- [Records for this task]
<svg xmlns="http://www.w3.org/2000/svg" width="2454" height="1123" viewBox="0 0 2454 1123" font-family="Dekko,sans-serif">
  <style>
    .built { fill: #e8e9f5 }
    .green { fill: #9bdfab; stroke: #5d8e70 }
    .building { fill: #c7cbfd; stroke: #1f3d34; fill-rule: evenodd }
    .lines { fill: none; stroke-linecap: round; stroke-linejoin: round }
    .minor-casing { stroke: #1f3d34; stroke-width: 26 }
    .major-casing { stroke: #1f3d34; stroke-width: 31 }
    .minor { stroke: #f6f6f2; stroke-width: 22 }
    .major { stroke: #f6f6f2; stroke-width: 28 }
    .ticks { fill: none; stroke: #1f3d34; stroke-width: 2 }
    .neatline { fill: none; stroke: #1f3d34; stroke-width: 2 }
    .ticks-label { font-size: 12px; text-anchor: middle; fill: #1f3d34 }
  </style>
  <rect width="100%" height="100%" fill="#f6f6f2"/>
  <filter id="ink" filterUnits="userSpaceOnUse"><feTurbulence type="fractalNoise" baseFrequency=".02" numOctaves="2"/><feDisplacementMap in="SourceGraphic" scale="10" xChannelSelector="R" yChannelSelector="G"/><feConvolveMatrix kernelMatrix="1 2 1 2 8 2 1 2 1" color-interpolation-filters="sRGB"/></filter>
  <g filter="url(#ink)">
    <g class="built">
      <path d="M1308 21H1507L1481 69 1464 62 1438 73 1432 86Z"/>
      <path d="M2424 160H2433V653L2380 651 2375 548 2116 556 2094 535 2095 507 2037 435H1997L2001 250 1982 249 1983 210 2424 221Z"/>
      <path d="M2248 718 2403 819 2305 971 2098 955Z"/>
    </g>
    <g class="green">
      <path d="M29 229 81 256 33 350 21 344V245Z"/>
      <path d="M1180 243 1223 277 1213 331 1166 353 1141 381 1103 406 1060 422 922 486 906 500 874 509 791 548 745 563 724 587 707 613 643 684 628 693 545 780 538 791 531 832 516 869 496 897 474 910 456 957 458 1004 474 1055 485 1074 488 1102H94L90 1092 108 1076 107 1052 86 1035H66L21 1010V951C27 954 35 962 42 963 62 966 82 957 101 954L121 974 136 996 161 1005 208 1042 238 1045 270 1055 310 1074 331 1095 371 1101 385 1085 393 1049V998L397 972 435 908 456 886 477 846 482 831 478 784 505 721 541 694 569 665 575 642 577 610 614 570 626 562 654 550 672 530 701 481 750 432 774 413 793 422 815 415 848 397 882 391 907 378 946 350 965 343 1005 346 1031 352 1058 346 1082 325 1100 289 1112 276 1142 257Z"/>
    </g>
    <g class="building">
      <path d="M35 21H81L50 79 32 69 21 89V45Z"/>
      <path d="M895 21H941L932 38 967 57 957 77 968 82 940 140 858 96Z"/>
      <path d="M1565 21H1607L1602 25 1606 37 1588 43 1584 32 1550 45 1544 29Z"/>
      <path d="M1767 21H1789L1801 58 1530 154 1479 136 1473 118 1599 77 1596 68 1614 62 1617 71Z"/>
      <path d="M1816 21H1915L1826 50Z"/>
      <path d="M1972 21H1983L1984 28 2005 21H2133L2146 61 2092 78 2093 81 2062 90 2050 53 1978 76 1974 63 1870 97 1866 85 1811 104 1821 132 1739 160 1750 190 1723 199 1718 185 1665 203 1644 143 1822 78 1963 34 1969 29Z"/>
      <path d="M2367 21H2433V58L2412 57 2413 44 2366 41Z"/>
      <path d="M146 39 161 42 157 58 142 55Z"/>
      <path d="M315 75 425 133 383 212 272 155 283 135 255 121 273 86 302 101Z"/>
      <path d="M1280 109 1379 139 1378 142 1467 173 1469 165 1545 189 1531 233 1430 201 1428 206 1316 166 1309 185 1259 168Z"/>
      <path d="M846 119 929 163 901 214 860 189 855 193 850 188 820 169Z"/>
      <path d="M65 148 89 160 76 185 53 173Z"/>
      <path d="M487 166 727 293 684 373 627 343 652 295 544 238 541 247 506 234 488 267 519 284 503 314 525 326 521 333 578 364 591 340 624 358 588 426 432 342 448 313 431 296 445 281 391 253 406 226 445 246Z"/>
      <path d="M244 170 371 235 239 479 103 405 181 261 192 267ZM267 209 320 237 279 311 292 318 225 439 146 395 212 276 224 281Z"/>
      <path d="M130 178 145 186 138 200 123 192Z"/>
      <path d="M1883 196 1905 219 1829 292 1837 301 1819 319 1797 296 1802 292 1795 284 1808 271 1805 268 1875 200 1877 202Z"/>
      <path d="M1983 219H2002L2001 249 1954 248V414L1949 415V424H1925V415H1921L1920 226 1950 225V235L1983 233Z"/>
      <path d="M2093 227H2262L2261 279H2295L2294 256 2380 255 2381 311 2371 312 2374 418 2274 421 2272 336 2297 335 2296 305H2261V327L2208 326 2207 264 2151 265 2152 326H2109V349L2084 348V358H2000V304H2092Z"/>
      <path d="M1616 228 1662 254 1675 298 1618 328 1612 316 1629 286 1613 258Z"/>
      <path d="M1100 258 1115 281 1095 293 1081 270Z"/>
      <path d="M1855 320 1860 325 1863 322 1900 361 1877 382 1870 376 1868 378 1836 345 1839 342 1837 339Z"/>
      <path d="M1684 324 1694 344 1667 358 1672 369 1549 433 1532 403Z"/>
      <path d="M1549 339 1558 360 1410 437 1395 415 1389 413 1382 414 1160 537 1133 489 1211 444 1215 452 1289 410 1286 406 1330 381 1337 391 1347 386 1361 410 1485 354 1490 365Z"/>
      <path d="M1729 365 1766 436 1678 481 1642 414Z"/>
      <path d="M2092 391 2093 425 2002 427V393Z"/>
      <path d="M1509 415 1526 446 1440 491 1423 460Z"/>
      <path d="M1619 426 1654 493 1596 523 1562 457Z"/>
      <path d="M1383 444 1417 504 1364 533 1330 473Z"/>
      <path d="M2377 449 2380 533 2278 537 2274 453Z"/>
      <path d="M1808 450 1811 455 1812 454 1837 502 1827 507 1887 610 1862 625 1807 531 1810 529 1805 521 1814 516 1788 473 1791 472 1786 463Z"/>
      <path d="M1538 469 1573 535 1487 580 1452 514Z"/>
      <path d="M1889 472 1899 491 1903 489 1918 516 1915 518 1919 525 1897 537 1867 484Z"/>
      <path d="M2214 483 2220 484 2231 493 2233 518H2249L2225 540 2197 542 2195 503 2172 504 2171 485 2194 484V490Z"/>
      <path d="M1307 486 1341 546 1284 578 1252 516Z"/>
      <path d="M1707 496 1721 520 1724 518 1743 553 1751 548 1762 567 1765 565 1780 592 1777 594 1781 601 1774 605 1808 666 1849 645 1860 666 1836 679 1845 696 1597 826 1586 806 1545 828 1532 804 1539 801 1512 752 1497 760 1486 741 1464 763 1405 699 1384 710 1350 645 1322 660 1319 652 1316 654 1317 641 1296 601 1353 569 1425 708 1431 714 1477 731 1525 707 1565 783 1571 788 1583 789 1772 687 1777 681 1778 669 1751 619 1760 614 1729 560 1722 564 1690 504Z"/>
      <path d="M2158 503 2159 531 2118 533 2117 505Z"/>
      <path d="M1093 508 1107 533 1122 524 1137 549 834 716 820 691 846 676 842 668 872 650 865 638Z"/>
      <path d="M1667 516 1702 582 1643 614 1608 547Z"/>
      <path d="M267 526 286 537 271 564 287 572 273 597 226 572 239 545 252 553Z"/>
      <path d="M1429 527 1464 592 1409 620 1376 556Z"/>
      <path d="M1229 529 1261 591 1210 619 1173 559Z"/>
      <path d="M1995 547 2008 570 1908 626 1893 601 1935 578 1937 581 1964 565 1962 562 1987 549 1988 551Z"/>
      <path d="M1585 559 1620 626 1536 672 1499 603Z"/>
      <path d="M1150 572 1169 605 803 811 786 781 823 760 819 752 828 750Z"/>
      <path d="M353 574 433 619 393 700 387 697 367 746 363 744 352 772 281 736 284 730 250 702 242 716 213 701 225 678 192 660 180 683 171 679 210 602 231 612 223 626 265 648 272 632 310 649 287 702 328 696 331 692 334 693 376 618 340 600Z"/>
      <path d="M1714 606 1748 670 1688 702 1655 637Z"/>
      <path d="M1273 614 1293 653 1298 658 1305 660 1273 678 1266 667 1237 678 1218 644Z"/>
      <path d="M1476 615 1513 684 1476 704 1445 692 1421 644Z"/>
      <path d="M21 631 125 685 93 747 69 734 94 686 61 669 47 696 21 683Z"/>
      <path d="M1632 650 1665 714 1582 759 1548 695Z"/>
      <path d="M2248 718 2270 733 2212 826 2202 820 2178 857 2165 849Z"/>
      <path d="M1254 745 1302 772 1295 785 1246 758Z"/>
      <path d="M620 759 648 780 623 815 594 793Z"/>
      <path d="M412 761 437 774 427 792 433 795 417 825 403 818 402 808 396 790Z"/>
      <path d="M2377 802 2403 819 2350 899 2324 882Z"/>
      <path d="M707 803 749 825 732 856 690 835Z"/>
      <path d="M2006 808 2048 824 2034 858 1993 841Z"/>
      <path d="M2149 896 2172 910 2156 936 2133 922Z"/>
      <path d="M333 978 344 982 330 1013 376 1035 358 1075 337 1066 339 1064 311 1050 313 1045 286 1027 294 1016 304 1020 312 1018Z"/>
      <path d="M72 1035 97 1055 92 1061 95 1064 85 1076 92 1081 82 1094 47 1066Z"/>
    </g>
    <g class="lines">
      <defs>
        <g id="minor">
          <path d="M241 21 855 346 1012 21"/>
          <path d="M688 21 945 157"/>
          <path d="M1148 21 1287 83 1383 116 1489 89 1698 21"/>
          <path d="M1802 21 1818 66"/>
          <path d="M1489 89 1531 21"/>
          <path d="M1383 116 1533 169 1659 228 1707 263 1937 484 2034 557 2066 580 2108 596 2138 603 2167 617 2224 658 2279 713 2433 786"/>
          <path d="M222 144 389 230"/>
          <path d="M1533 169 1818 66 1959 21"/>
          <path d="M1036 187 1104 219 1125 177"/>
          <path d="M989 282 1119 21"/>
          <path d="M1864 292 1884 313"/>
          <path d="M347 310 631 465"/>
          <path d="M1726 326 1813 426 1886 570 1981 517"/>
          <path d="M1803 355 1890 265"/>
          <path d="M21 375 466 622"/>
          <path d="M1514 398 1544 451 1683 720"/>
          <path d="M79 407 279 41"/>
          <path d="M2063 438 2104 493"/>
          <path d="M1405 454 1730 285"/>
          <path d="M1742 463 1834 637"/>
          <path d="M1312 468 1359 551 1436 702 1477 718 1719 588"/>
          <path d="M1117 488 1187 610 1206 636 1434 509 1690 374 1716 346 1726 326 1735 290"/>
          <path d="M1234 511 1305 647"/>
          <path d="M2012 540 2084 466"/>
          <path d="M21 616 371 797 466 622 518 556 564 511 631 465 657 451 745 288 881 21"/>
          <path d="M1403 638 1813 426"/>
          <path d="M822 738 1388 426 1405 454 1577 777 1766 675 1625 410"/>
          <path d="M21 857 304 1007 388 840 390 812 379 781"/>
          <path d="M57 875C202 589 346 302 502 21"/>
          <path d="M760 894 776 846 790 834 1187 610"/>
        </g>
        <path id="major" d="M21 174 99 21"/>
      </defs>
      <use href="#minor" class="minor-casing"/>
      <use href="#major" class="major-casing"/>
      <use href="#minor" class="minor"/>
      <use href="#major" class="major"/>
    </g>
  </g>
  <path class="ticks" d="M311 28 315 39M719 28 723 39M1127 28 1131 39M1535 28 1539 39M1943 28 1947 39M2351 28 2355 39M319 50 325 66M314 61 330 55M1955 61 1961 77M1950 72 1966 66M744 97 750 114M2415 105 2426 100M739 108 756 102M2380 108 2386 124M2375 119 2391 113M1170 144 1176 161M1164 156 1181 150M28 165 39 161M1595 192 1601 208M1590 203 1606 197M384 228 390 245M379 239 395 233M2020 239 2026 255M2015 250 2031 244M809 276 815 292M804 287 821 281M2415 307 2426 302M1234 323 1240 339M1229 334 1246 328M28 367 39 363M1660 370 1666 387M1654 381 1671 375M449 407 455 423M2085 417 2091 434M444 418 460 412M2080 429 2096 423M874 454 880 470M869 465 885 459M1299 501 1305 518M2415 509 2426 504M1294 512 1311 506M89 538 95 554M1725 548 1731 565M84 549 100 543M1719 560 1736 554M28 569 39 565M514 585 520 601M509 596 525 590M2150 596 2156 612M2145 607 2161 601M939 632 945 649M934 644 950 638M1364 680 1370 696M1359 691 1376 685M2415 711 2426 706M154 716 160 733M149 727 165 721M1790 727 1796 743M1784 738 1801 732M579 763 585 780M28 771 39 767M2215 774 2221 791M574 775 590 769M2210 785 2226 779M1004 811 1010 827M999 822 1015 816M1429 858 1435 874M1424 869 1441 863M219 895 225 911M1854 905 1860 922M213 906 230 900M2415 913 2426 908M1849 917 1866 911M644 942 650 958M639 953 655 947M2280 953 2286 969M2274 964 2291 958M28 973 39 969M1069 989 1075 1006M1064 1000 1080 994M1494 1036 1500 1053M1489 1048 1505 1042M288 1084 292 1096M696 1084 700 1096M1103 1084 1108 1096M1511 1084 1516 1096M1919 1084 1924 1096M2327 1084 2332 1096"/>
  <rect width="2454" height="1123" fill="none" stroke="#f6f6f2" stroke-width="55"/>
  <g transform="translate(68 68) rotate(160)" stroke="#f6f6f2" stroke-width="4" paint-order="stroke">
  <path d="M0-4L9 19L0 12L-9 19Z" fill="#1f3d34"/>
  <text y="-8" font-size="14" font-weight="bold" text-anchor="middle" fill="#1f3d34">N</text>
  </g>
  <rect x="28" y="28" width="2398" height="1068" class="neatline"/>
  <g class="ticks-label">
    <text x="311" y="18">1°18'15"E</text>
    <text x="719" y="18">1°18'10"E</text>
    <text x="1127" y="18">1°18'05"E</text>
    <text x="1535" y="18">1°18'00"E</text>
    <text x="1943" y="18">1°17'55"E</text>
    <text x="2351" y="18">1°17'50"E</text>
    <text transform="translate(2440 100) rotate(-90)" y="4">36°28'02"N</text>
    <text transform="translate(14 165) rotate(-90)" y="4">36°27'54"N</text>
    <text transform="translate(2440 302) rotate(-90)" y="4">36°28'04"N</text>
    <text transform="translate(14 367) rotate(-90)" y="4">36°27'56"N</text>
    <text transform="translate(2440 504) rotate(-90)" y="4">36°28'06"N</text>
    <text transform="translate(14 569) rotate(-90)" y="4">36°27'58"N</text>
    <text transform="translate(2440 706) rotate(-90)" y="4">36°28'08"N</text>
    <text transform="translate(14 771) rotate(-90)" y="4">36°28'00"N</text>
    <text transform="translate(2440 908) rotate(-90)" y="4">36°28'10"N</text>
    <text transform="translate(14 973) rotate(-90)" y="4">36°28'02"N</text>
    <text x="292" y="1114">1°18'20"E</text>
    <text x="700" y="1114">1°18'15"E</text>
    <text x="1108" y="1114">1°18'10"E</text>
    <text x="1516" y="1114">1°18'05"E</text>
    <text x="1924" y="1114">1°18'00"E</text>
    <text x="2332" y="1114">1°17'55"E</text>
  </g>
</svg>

- [Your objective] Whenever a line of the data above includes the word "lines", copy that line.

- [Solution for this exercise]
    .lines { fill: none; stroke-linecap: round; stroke-linejoin: round }
    <g class="lines">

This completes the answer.